Monday, July 28, 2008

Record Review: Beck


Modern Guilt

[2008, DGC]

The pairing of reputable, once enigmatic producer Danger Mouse (Brian Burton) and Beck Hansen is a musical omnivore’s dream. Burton has collaborated with Cee-Lo as Gnarls Barkeley, and worked with artists as diverse as Neutral Milk Hotel, The Gorillaz, MC Jemini, and The Black Keys. Hansen’s range of tastes seems tantamount to Burton’s. His watershed album, Odelay, was a buffet of blues, folk, dance, hip-hop, r&b, and much more. A collaborative work between two such wide-ranging musicians threatened to be even more inconsistent than the past few Beck records combined. However, Hansen and Danger Mouse emerged from the studio with the best, most cohesive Beck album since 2002’s Sea Change. 

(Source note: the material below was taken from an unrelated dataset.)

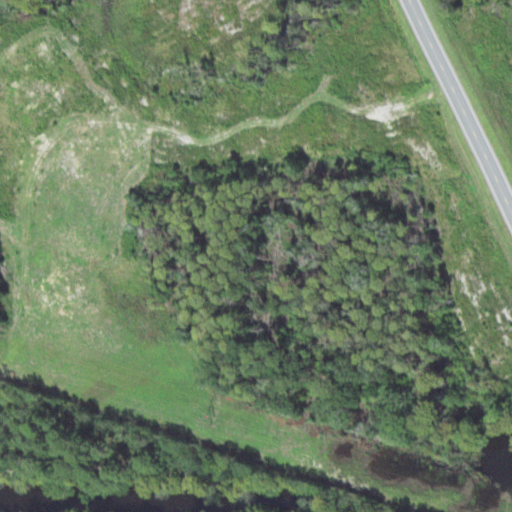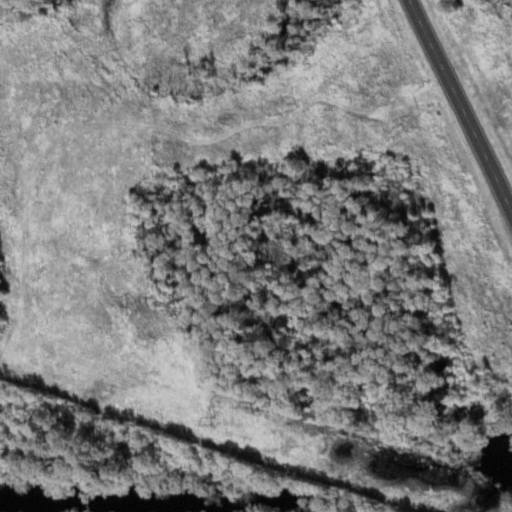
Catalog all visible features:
road: (462, 102)
power tower: (214, 419)
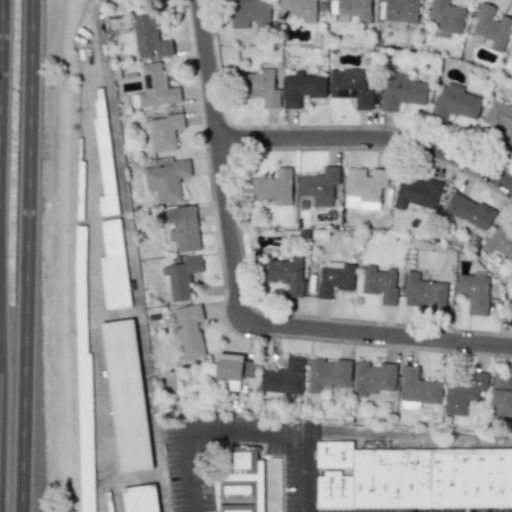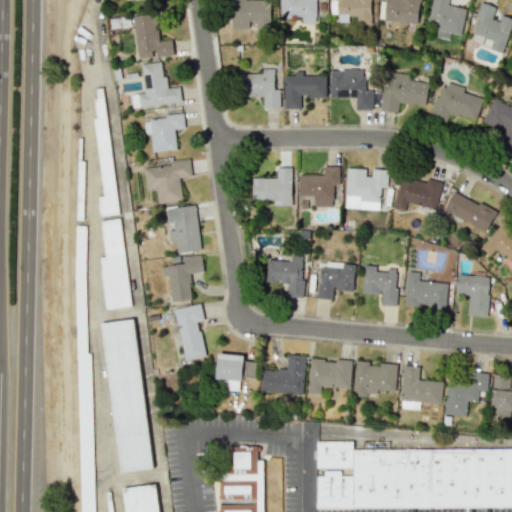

        Beck’s past two albums were sprawling and contained too many tiring, tedious moments. Modern Guilt clocks in at a concise 33 minutes, but feels much more complete and accomplished than the fifty minute Guero or the hour-long The Information. Danger Mouse’s production lends the album a warm quality. The heavily reverb’d, atmospheric production that defined Sea Change is still implemented here, but the arrangements are relatively streamlined, and the instrumentation is much more minimal.

        Despite both Beck and Danger Mouse’s affinity for hip-hop, the album is surprisingly bereft of its influence. The music is almost strictly rock oriented, and his lyrics are never delivered in his trademark, clearly intoned rap. Instead, Modern Guilt finds Beck approximating a bevy of classic rock sounds. Standout track “Chemtrails” recalls psychedelia, with its pummeling drum fills and lush ambience, and the surf-rock drums on “Gamma Ray” would sound appropriate on a Dick Dale album. The propulsive bass line and motorik drums on “Profanity Prayers” sound like an update on Neu!-style Krautrock, and the pounding stomp and palm muted guitar chug of “Soul of a Man” draw inspiration from early metal. Of course, it wouldn’t be a Beck album without some sort of radical genre deviation. “Walls,” with its soulful oboe loops and pitch-shifted vocal samples, sounds like it was written to be sung an octave higher by Cee-Lo Green, and The glitchy, overdriven Drum and Bass rhythm of “Replica” is indebted to the early days of IDM.

        As with any Beck album, the lyrics on Modern Guilt are dense and abstruse. A precise interpretation is difficult to deduce, but the overarching themes and tone are very clear. On the title track, he sings about being ashamed of committing an unknown crime. This Kafka-esque sense of existential malaise is felt from “Orphans” through “volcano”. Most songs deal with uncertainty and dread that accompany a foreseen apocalypse. His sense of helplessness is heard most clearly in “Chemtrails” and “Modern guilt”. On the former, Beck sings of watching a “sea full of people, already drowned”; the latter sees him feeling “like a pawn piece in a human shield”. The root of Hansen’s concerns seems to lie with government and religion, institutions he’s plumbed for lyrical fodder for many years. Marrying troubled thoughts to bouncy, often-ebullient music is nothing new to pop music, but the irony feels especially strong here.

        With Modern Guilt, Beck is the most focused he’s been for years. His songwriting remains very impressive, and his interpretation of established styles is intriguing. My only complaint is in his lack of new lyrical direction. Apocalyptic dread and paranoia make for great post-modern, 21st century music, but Hansen’s been singing about such emotion for years now. This complaint aside, Modern Guilt is a great record, and Beck’s best in a long time.